DMA Engine development
 help / color / mirror / Atom feed
* [PATCH v3 00/23] dmaengine: Smart Data Accelerator Interface (SDXI) basic support
@ 2026-06-06  0:02 Nathan Lynch via B4 Relay
  2026-06-06  0:02 ` [PATCH v3 01/23] PCI: Add SNIA SDXI accelerator sub-class Nathan Lynch via B4 Relay
                   ` (22 more replies)
  0 siblings, 23 replies; 40+ messages in thread
From: Nathan Lynch via B4 Relay @ 2026-06-06  0:02 UTC (permalink / raw)
  To: Vinod Koul, Frank Li
  Cc: Bjorn Helgaas, David Rientjes, John.Kariuki, Jonathan Cameron,
	Kinsey Ho, Mario Limonciello, PradeepVineshReddy.Kodamati,
	Shivank Garg, Stephen Bates, Tycho Andersen, Wei Huang, Wei Xu,
	dmaengine, linux-kernel, linux-pci, Nathan Lynch, Frank Li

The Smart Data Accelerator Interface (SDXI) is a vendor-neutral
architecture for memory-to-memory data movement offload designed for
kernel bypass and virtualization.

Record excerpts:
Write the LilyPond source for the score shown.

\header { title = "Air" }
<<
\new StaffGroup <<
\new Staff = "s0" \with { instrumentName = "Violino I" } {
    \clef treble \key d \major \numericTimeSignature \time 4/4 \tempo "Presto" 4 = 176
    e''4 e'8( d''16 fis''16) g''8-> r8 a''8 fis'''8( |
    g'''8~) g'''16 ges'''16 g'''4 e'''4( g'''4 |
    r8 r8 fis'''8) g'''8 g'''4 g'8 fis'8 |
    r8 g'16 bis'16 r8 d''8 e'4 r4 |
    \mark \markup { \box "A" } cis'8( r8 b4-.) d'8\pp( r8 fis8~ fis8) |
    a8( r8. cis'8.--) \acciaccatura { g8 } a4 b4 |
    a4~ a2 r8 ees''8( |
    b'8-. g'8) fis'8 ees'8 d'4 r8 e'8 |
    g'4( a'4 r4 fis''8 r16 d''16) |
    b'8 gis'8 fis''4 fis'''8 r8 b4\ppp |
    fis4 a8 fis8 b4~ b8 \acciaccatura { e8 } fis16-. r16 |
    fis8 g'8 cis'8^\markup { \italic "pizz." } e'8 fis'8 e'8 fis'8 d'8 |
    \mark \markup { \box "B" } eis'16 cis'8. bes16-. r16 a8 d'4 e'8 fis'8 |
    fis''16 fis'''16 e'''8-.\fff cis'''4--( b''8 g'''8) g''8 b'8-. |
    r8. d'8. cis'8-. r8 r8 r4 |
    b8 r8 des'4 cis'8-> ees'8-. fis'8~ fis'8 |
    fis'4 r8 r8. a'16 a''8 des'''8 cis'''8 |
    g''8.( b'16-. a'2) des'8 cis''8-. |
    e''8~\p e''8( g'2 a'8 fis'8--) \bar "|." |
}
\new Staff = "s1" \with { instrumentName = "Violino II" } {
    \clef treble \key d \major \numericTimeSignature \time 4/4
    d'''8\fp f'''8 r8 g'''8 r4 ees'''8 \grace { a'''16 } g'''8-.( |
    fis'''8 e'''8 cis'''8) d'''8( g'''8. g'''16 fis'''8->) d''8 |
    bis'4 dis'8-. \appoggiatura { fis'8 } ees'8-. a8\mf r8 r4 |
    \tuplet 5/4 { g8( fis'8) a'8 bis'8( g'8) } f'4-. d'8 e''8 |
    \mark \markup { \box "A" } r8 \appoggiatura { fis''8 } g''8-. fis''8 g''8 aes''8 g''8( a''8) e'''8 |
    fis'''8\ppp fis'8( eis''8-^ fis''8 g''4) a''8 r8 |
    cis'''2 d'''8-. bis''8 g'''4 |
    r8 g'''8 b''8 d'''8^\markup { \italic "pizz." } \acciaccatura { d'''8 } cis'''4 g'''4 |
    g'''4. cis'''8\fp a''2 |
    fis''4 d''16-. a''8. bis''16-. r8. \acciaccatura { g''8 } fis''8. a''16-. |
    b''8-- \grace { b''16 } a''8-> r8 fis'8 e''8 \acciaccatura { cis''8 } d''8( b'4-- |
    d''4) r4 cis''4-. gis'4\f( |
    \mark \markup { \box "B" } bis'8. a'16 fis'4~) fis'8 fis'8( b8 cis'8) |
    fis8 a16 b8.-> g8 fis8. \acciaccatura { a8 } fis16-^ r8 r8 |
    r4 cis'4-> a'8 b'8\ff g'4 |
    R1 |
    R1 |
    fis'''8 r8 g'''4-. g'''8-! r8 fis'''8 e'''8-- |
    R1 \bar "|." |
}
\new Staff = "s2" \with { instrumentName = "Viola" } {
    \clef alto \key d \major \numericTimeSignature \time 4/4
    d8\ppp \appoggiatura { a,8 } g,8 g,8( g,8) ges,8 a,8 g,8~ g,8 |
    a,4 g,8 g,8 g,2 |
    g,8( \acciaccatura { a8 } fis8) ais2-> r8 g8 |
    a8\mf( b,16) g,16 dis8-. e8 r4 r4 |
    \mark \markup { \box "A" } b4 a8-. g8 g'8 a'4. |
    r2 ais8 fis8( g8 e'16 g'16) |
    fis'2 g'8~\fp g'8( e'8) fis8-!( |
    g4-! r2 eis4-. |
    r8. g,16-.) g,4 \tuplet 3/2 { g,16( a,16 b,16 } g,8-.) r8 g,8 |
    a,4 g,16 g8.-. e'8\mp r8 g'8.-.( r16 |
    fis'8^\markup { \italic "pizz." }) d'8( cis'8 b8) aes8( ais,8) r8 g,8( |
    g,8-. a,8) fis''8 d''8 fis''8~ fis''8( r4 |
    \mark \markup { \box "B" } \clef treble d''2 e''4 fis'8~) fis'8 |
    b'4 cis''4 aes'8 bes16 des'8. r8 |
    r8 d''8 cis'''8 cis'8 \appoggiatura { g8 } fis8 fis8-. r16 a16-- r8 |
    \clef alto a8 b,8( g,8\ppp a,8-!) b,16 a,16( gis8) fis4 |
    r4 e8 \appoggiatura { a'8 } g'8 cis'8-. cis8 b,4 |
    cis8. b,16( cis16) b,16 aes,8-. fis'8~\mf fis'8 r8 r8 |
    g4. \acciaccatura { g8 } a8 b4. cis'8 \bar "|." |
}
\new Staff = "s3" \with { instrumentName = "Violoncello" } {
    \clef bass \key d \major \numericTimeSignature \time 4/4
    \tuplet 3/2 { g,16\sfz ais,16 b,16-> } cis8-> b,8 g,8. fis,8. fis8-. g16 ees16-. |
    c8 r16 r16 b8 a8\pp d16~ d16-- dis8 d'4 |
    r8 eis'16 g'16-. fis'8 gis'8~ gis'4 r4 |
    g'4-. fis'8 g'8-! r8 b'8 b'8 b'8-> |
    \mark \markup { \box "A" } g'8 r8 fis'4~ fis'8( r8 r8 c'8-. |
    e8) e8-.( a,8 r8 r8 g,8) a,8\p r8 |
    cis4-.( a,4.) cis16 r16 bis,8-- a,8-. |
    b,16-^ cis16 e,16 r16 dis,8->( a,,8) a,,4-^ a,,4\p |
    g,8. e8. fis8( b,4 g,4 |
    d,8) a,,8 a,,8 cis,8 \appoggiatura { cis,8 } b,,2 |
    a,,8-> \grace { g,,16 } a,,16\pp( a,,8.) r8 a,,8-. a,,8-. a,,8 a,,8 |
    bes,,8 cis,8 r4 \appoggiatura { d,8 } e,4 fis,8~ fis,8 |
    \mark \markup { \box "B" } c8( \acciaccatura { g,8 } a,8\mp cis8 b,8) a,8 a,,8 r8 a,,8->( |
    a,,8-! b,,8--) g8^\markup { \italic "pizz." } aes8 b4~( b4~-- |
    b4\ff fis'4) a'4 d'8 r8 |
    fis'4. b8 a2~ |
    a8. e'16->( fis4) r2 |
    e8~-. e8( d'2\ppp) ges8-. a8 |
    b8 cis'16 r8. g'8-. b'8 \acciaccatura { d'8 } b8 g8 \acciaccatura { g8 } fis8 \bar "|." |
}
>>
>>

Short task A:
Using the patch post above, decide whether each statement agrees with it: (i) SDXI is tied to a single vendor; (ii) the series is version 3 and has 23 patches; (iii) SDXI is designed to move data from memory to disk. Answer yes or no for each, quoting the words that decide it.
Short task B:
Return every line of the listing that holds the string "tuplet".

Worked solution A:
(i) No: "vendor-neutral"
(ii) Yes: "[PATCH v3 00/23]"
(iii) No: "memory-to-memory data movement offload"

Worked solution B:
    \tuplet 5/4 { g8( fis'8) a'8 bis'8( g'8) } f'4-. d'8 e''8 |
    r8. g,16-.) g,4 \tuplet 3/2 { g,16( a,16 b,16 } g,8-.) r8 g,8 |
    \tuplet 3/2 { g,16\sfz ais,16 b,16-> } cis8-> b,8 g,8. fis,8. fis8-. g16 ees16-. |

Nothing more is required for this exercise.